--- Start of Passage provided ---

Member of the Wisconsin State Assembly from the 15th district
- In office January 7, 2013 – January 2, 2023
- Preceded by: Tony Staskunas
- Succeeded by: Dave Maxey

Personal details
- Born: February 26, 1964 (age 62) Milwaukee, Wisconsin, U.S.
- Party: Republican
- Spouse: Rebecca Mane Sanfelippo
- Alma mater: Marquette University
- Profession: Politician

= Joe Sanfelippo =

21st century American politician

Joe Sanfelippo (born February 26, 1964) is an American businessman and politician. He was a member of the Wisconsin State Assembly, representing Wisconsin's 15th Assembly district from 2013 to 2023.

==Biography==

From West Allis, Wisconsin, Sanfelippo went to Marquette University and then opened a landscape company. Sanfelippo served on the Milwaukee County, Wisconsin Board of Supervisors. In November 2012, Sanfelippo was elected to the Wisconsin State Assembly as a Republican.

--- End of Passage provided ---
--- Start of Provided information ---

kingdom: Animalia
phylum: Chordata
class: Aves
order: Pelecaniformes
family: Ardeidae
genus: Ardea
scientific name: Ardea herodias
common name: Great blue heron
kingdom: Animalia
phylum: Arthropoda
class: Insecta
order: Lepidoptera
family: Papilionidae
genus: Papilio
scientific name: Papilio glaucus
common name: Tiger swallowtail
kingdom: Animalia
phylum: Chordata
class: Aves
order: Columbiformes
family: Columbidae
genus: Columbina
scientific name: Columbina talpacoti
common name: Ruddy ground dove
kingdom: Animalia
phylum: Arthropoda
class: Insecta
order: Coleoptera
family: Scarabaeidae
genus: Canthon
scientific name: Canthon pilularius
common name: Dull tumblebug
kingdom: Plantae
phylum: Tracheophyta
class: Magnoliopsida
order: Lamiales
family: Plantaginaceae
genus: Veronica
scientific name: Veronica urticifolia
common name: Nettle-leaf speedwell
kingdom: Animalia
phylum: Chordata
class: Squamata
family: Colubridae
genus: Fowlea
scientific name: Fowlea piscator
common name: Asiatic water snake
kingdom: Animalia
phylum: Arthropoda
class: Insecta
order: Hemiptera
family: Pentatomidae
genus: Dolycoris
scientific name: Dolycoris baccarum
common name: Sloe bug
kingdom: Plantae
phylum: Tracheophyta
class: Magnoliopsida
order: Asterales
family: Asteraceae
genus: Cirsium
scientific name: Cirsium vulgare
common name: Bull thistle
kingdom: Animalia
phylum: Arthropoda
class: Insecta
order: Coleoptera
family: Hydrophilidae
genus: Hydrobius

--- End of Provided information ---

**Your tasks:**
1. From the Joe Sanfelippo biography, answer each of the following:
(a) Who held the 15th district Assembly seat before him?
(b) What kind of business did he open after attending Marquette University?
(c) On what county board did he serve?
2. Could you pick up the Joe Sanfelippo biography after its last sentence and carry it forward?

**Answers below:**
1.
(a) Tony Staskunas
(b) A landscape company
(c) The Milwaukee County Board of Supervisors

2.
On February 13, 2020, speaking on the radio for the Wisconsin Republican Party, and in support of a crime bill, Sanfelippo stated, "FBI data shows violent crime rates increased in all but two Wisconsin cities between 2008 and 2017." The national media fact-checking organization, PolitiFact evaluated his claim and found it to be "Pants On Fire" in error. His conclusions were based on flawed data, and almost entirely false. Crime in fact had increased slightly in Milwaukee, but essentially nowhere else, according to state and FBI numbers. Some of those organizations and municipalities generating the numbers had also somewhat changed reporting systems, so it was not possible to establish Sanfelippo's claims as facts.

After Joe Biden won the 2020 presidential election, Sanfelippo made unsubstantiated claims of voter fraud and suggested that Wisconsin should ignore the results of the election and that the state's electors should choose either Trump or Biden. Sanfelipp also suggested nullifying the election results and holding a new election.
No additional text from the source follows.